Sengketa Lahan Plasma, Warga Desa Mangsang Anggap Dewan Tidak Serius

Sengketa Lahan Plasma, Warga Desa Mangsang Anggap Dewan Tidak Serius

Kaganga.com, Palembang - Setelah tidak mendapat kejelasan dari DPRD Provinsi Sumsel terhadap penyelesaian permasalahan lahan plasma antara warga dengan PT MSA, puluhan Warga Desa Mangsang, Kecamatan Bayung Lencir Kabupaten Musi Banyuasin kembali melakukan aksi untuk ketiga kalinya di depan Kantor DPRD Sumsel.

Sebelumnya, pada aksi terakhir 27 Februari lalu, warga sudah dijanjikan oleh Wakil Ketua DPRD Sumsel, Chairul S Matdiah, akan dipertemukan dengan pihak PT MSA. Namun, warga menilai hingga saat ini belum ada keseriusan dari DPRD Sumsel untuk menyelesaikan masalah tersebut.

"Pak Chairul S Matdiah sudah berjanji untuk mempertemukan pihak PT MSA dengan warga Mangsang, duduk satu meja menyelesaikan masalah ini. Tapi sekarang belum dipanggil juga. Kami tidak segan akan mengerahkan massa lebih besar untuk minta kejelasan masalah ini," ungkap Koordinator Aksi Dedi Irawan, usai melakukan aksi di Gedung DPRD Sumsel, Senin (17/4).
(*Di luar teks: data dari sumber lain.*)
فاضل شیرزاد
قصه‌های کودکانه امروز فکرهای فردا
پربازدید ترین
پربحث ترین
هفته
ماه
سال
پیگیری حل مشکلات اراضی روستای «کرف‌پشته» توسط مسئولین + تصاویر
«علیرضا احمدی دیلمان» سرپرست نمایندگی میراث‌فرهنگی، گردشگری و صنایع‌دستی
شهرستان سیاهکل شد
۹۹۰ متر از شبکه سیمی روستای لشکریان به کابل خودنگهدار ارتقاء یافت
Tuntutan dari warga Mangsang, kata Dedi, sampai hari ini masyarakat belum mendapatkan hak plasma. Padahal sejak 2008, warga sudah mempercayakan 4400 hektar lahan. Seharusnya, warga mendapatkan 666 kapling untuk 30 persen sesuai undang-undang.
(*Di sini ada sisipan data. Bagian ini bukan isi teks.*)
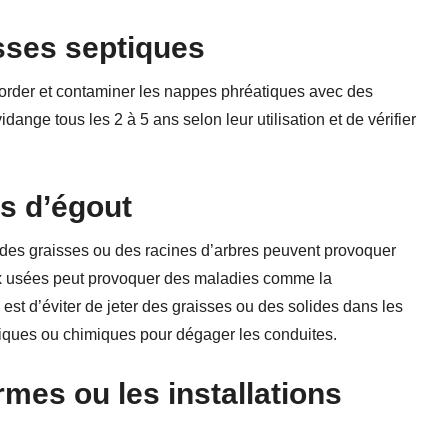
sses septiques
order et contaminer les nappes phréatiques avec des
 vidange tous les 2 à 5 ans selon leur utilisation et de vérifier
s d’égout
 des graisses ou des racines d’arbres peuvent provoquer
ux usées peut provoquer des maladies comme la
 est d’éviter de jeter des graisses ou des solides dans les
iques ou chimiques pour dégager les conduites.
ormes ou
les
installations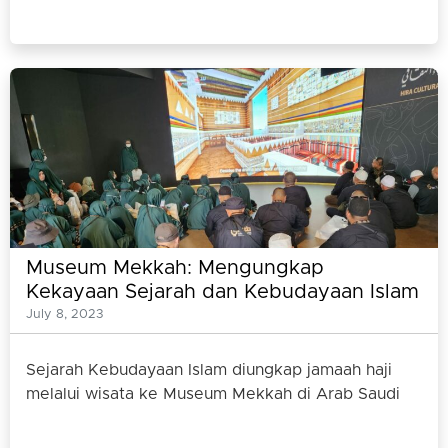
Museum Mekkah: Mengungkap
Kekayaan Sejarah dan Kebudayaan Islam
di Kota Mekkah
July 8, 2023
Sejarah Kebudayaan Islam diungkap jamaah haji
melalui wisata ke Museum Mekkah di Arab Saudi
"Kenyataannya yang dikeluarkan oleh PT MSA dan di SK Bupati hanya 315 hektar. Lebih parahnya lagi, hak plasma yang dikeluarkan lebih dari separuhnya diberikan kepada orang diluar Desa Mangsang," imbuhnya.

Selain itu, warga menilai Kepala Desa Mangsang telah memanipulasi data penerima plasma masyarakat desa dan jarang aktif di Desa Mangsang. "Kami ingin ada tindak lanjut juga terhadap Kades ini yang sangat jarang ada di desa. Bila perlu kadesnya diganti," tegasnya.

Sementara, Wakil Ketua DPRD Sumsel, Chairul S Matdiah mengatakan, dirinya bersama Komisi I DPRD Sumsel akan segera memanggil pihak perusahaan dan warga Desa Mangsang untuk duduk satu meja membicarakan masalah lahan plasma yang belum usai.

"Sebenarnya tidak lama lagi akan kami panggil kedua belah pihak. Ini juga kami baru selesai reses. Nanti akan kami teliti dulu semua tuntutan warga," singkatnya.